General advice for travelers to malaria-endemic areas

Malaria is a serious parasitic infection that is transmitted to humans through the bite of an infected Anopheles mosquito. These mosquitoes are present in almost all countries in the tropics and subtropics. Anopheles mosquitoes bite during evening and nighttime hours, from dusk to dawn. Both personal protection measures and anti malarial drugs are recommended for travelers who have exposure during evening and nighttime hours in malaria risk areas.

Symptoms of illness

Symptoms of malaria include fever, chills, headache, muscle ache, and malaise. Early stages of malaria may resemble the onset of flu. Travelers who become ill with a fever during or after travel in a malaria risk area should seek prompt medical attention and should inform their physician of their recent travel history. Neither the traveler nor the physician should assume that the traveler has the flu or some other disease without doing a laboratory test to determine if the symptoms are caused by malaria.

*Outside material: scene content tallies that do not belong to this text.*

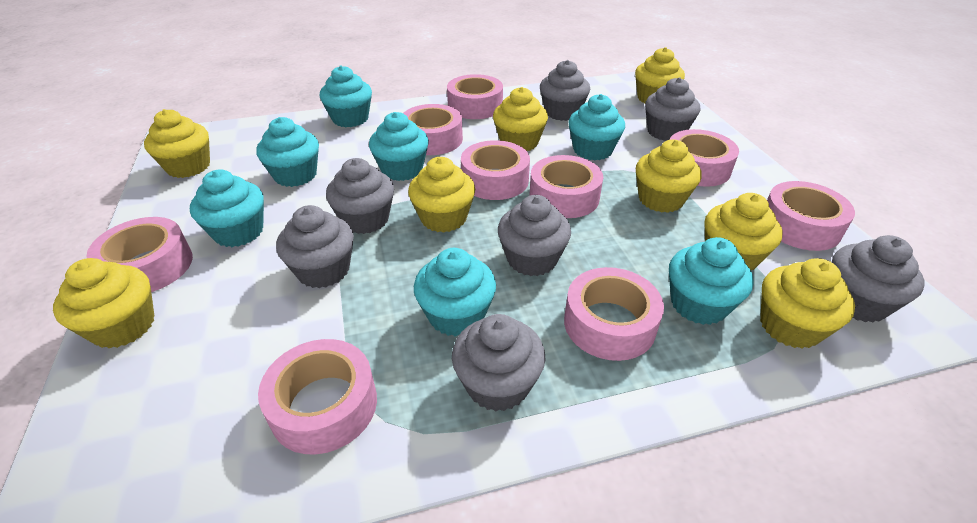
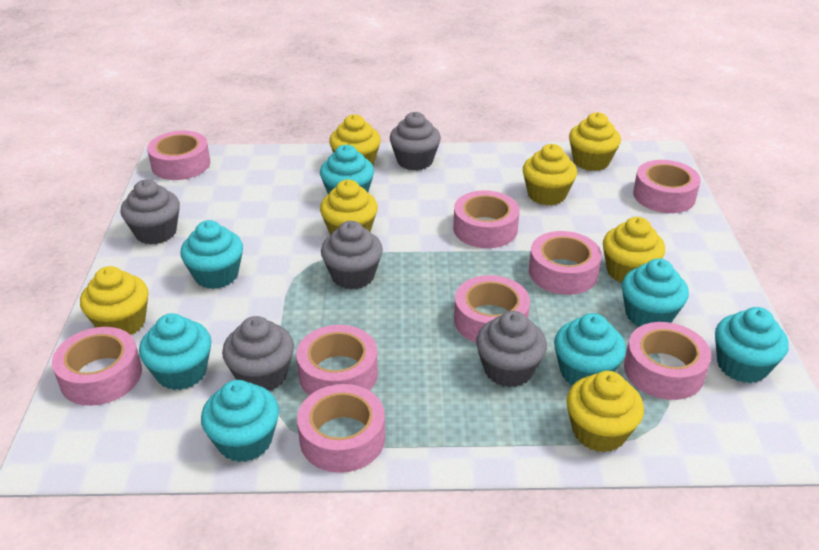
grey cupcake: [276,205,354,288] [326,158,394,234] [452,314,546,412] [498,195,571,276] [540,60,590,121] [645,77,700,141] [832,235,924,322] = 7 -> [120,180,180,245] [222,316,294,391] [321,221,383,289] [390,112,441,170] [476,311,547,388] = 5
yellow cupcake: [53,258,154,348] [144,109,210,178] [408,157,475,233] [493,87,548,151] [635,47,685,104] [636,140,702,213] [705,193,783,270] [760,258,855,349] = 8 -> [80,266,148,335] [320,180,378,235] [329,114,381,165] [523,144,577,205] [566,371,644,452] [569,112,621,171] [603,217,665,283] = 7

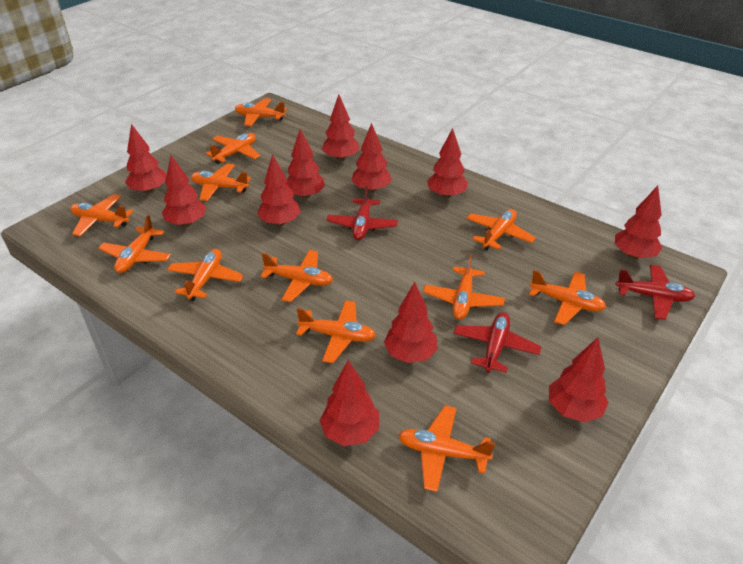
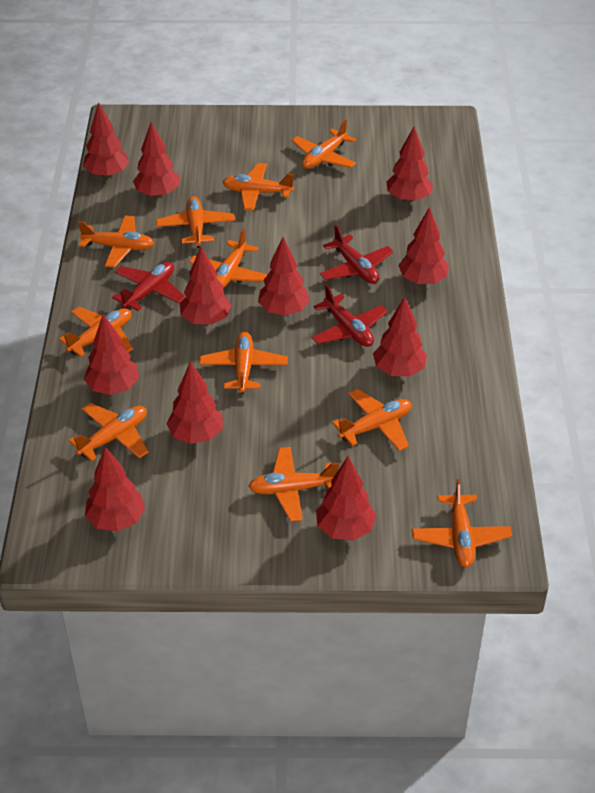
orange plane: [70,194,133,236] [98,215,171,273] [167,249,244,301] [191,164,251,201] [206,133,260,164] [235,98,287,126] [260,250,333,302] [296,300,376,363] [398,405,495,492] [423,254,505,320] [466,209,536,250] [529,270,606,325] = 12 -> [59,307,133,357] [69,403,149,461] [78,215,154,268] [156,196,235,248] [189,228,268,288] [199,332,288,394] [223,163,294,211] [248,447,339,522] [291,119,356,169] [332,389,412,451] [412,479,512,567] = 11

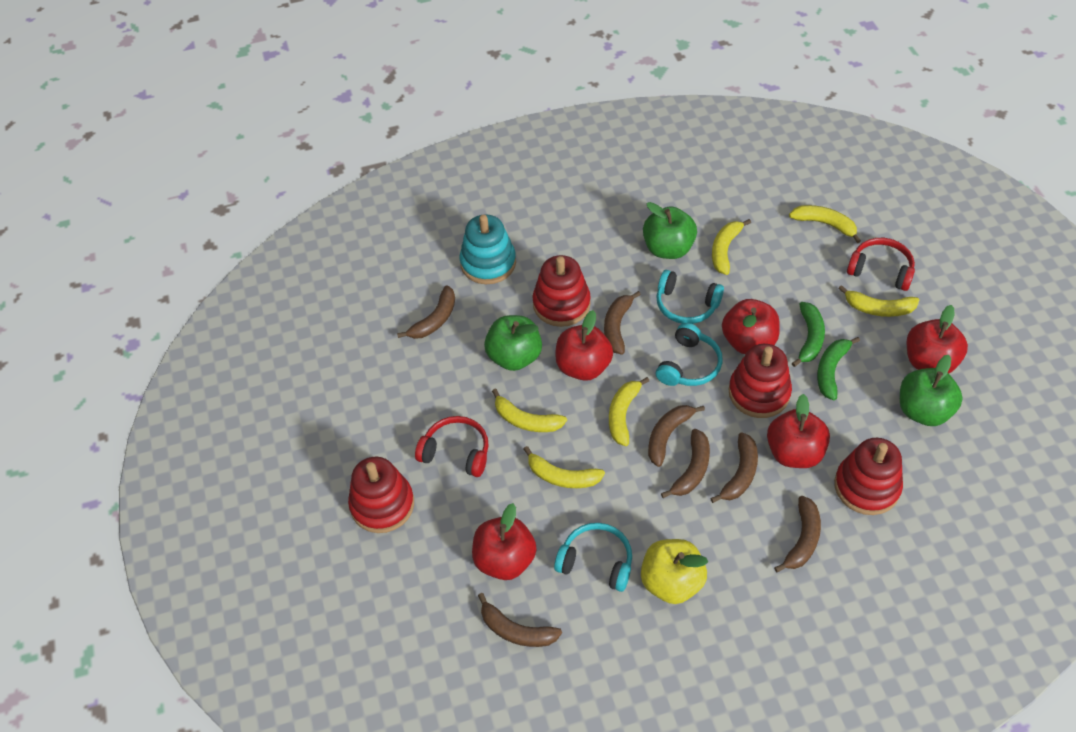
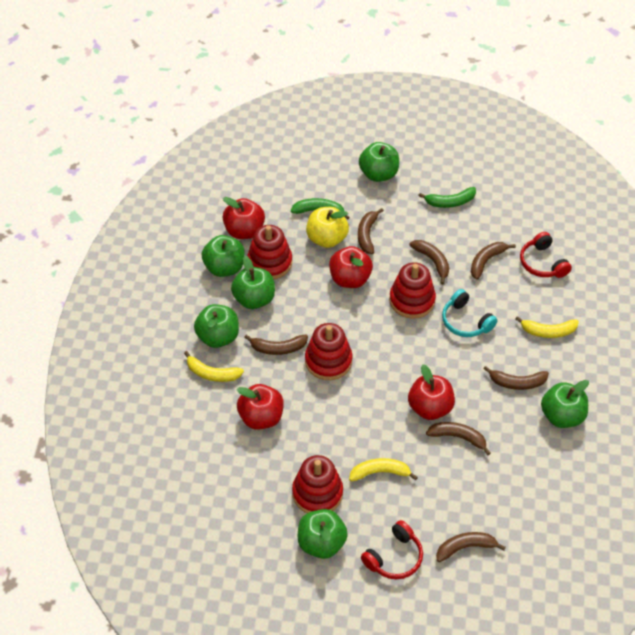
green apple: [484,315,542,371] [643,202,697,259] [900,355,963,426] = 3 -> [194,304,239,348] [202,235,245,277] [231,256,275,309] [298,509,348,559] [359,142,399,182] [541,380,589,428] = 6
red apple: [472,503,537,580] [555,310,613,381] [722,299,780,354] [767,394,830,468] [907,305,968,374] = 5 -> [223,197,265,239] [237,384,284,430] [329,246,373,288] [408,364,455,420] = 4
turquoise headphones: [554,523,632,592] [656,270,724,324] [656,323,723,386] = 3 -> [442,289,497,337] = 1
turquoise stacking toy: [460,214,516,284] = 1 -> none = 0
yellow banana: [492,389,567,432] [524,446,605,488] [609,377,649,446] [712,219,751,275] [789,205,861,243] [838,285,919,317] = 6 -> [184,351,244,382] [349,458,418,482] [515,316,579,338] = 3

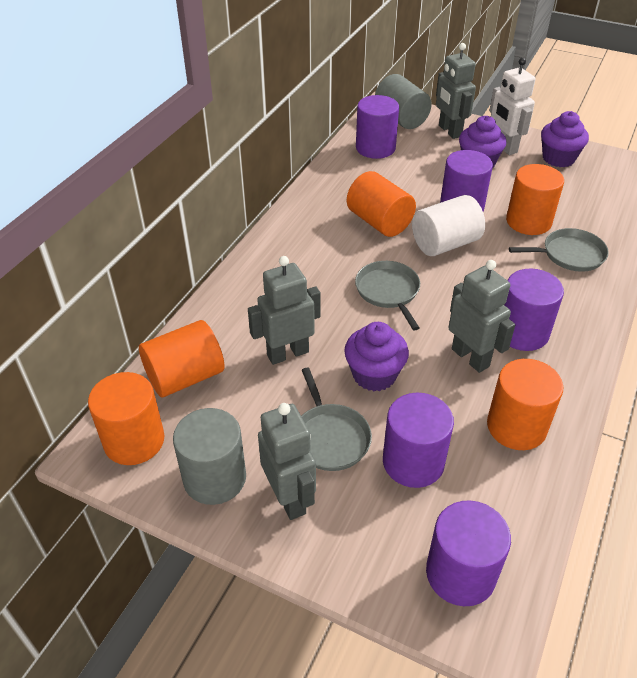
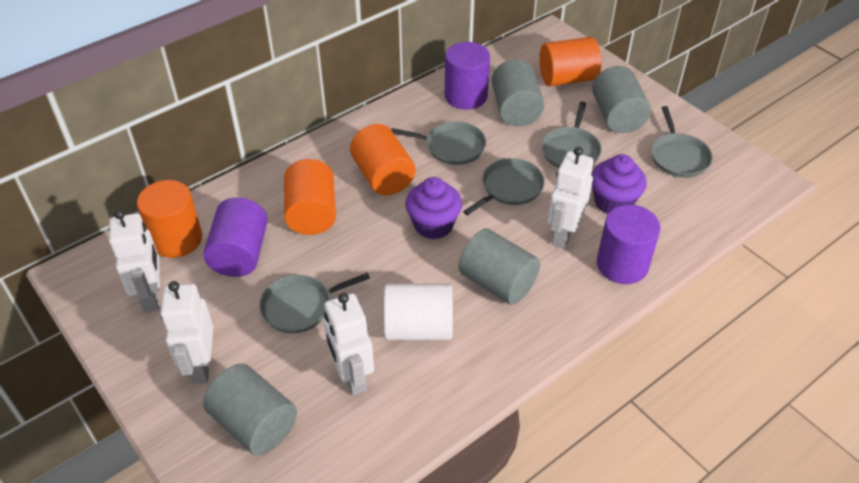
grey cylinder: [173,408,246,505] [375,74,432,129] = 2 -> [203,364,297,455] [459,228,540,305] [492,59,544,126] [592,66,651,133] = 4
grey pan: [301,368,372,471] [355,261,420,331] [509,228,609,272] = 3 -> [259,273,370,333] [391,121,486,165] [463,158,545,215] [541,102,602,168] [651,106,713,178] = 5
grey robot: [248,256,321,365] [258,403,316,520] [436,43,476,139] [448,260,515,373] = 4 -> none = 0
orange cylinder: [88,372,165,465] [139,320,225,398] [347,171,416,237] [487,359,563,450] [506,164,564,235] = 5 -> [137,180,202,258] [284,159,336,235] [350,124,416,195] [539,37,601,86] = 4
purple cupcake: [344,322,409,391] [459,116,506,168] [541,111,589,167] = 3 -> [405,177,462,239] [591,154,647,214] = 2
purple cylinder: [356,95,399,159] [383,393,454,488] [426,500,511,606] [440,150,493,211] [504,269,564,351] = 5 -> [203,198,268,277] [445,42,490,110] [597,205,660,284] = 3
white robot: [489,58,535,155] = 1 -> [109,209,160,312] [160,281,213,384] [324,293,374,396] [547,147,594,248] = 4

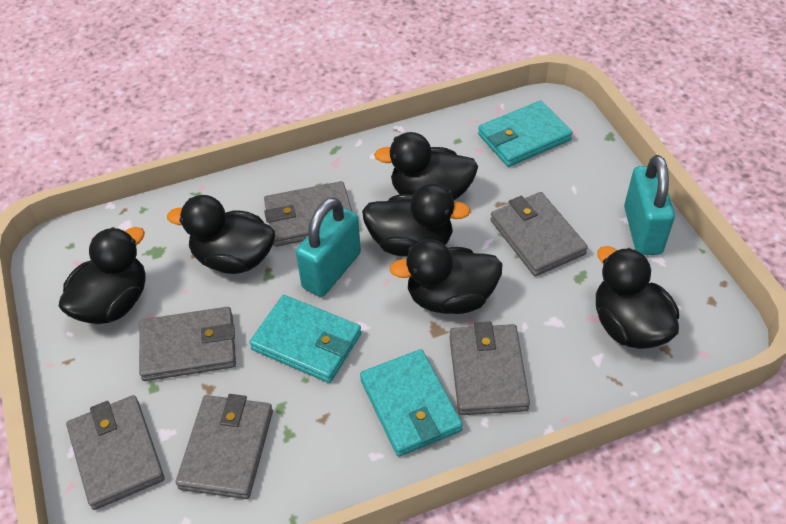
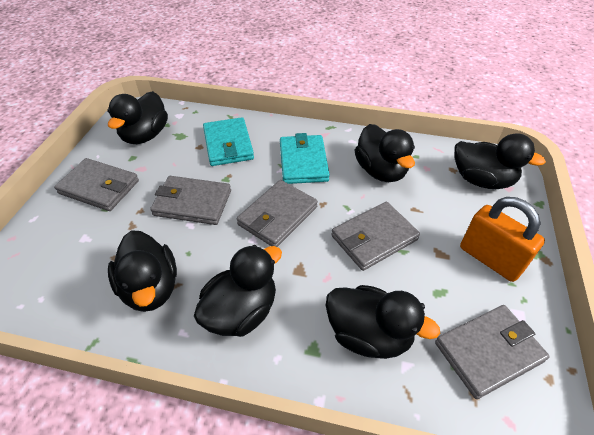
grey wallet: [66,395,164,510] [139,307,236,381] [176,394,273,499] [264,181,352,247] [449,322,530,415] [490,192,588,276] = 6 -> [54,158,139,211] [150,176,231,225] [236,180,318,247] [331,202,420,271] [435,305,550,399] = 5
orange padlock: none = 0 -> [460,197,545,282] = 1
turquoise padlock: [296,197,361,297] [624,155,675,255] = 2 -> none = 0
turquoise wallet: [249,295,362,383] [360,349,463,457] [478,100,573,167] = 3 -> [203,117,254,166] [280,133,330,184] = 2

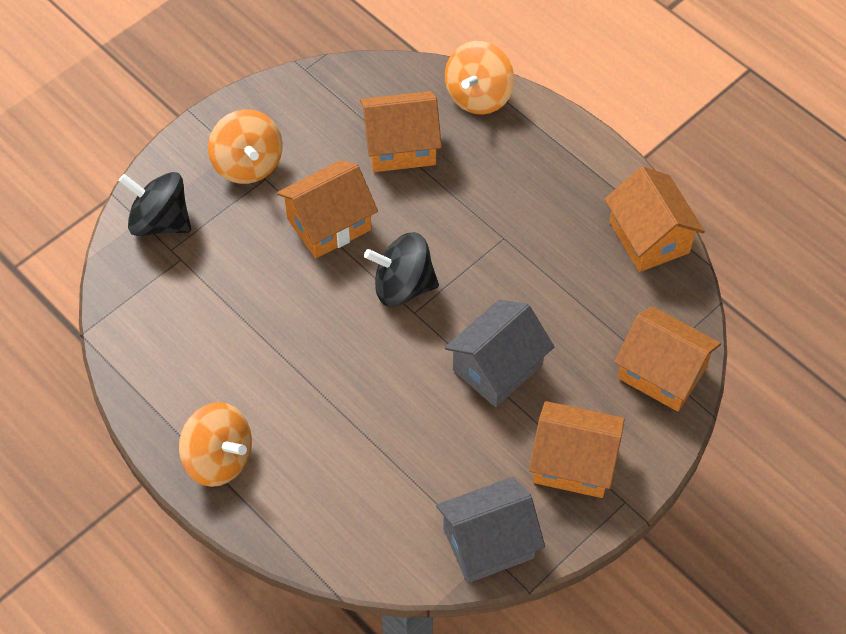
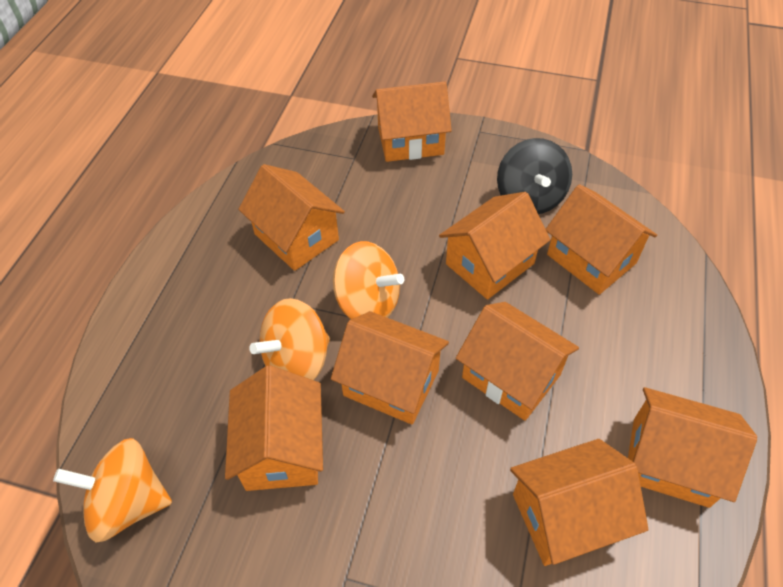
black spinning top: [119,172,191,236] [364,232,439,307] = 2 -> [497,138,572,214] = 1
grey house: [436,477,545,583] [444,300,554,407] = 2 -> none = 0
orange house: [277,160,378,259] [360,91,442,172] [529,401,624,498] [605,166,705,272] [614,306,721,412] = 5 -> [225,365,323,491] [238,164,345,271] [331,311,449,425] [372,81,452,162] [439,192,550,300] [456,302,579,421] [510,439,648,566] [546,184,657,295] [628,387,757,508] = 9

Travelers can still get malaria despite the use of preventive measure. Malaria symptoms can develop as early as 7 days after being bitten by an infected mosquito or as late as several months after departure from a malarious area, after anti malarial drugs have been discontinued. Malaria can be treated effectively in its early stages, but delaying treatment can have serious consequences. If left untreated, malaria can cause anemia, kidney failure, coma, and death. In spite of all protective measures, travelers occasionally develop malaria. Therefore, while traveling and up to one year after returning home, travelers should seek medical evaluation for any flu-like symptoms.

Protection measures

Malaria transmission occurs primarily between dusk and dawn. The risk of malaria depends on the traveler's itinerary, the duration of travel, and the place where the traveler will spend the evenings and nights. Protective measures include remaining in well-screened areas, using mosquito nets, and wearing protective clothes that cover most of the body. Insect repellent should be used on exposed skin. The most effective repellents contain DEET. The effect should last for about 4 hours. Travelers should use pyrethroid-containing flying insect spray in living and sleeping areas during evening and nighttime hours. Permethrin (Permanone) may be sprayed on clothing for protection against mosquitoes. When used according to directions, Permethrin will repel insects from clothing for several weeks.

Travelers at risk for malaria should take Mefloquine tablets to prevent the disease. Mefloquine should be taken one week before leaving, weekly while in the malarious area, and weekly for 4 weeks after leaving the malarious area. Chemoprophylaxis may also include Fansidar drugs depending on the area to be visited and the absence or existence of resistant strains of malaria.

Endemic areas

Malaria occurs in large areas of Central and South America, Hispaniola, sub -Saharan Africa, the Indian subcontinent, Southeast Asia, the Middle East, and Oceana. The risk of exposure is less in urban areas and during the daytime, and greater in rural areas and during the evening and nighttime hours. The risk of acquiring malaria is greater in Africa since travelers to Africa tend to spend considerable time, including evening and nighttime hours, in rural areas where malaria risk is highest.

Chloroquine/mefloquine-sensitive malaria occurs in: Mexico, Central America, far north Argentina, Paraguay, Egypt, Turkey, Syria, Lebanon, Iraq, Saudi Arabia, Kuwait, United Arab Emirates, Quatar, Bahrain.

Chloroquine/melfoquine-resistant P. falciparum malaria occurs in: Brazil, Peru, Equador, Columbia, Venezuela, Guyana, Surinam, French Guiana, Bolivia, throughout sub-Saharan, West, Central, East, and southern Africa, including Madagascar, in Yemen, Oman, Iran, Afghanistan, all of South Asia, all of Southeast Asia including Indonesia, Philippines, and southern China.

Resistance to both chloroquine and Fansidar is widespread in Thailand, Burma, Cambodia, and the Amazon basin area of South America, and resistance has also been reported in sub-Saharan Africa. Resistance to mefloquine has been confirmed in Thailand along the borders with Cambodia and Burma.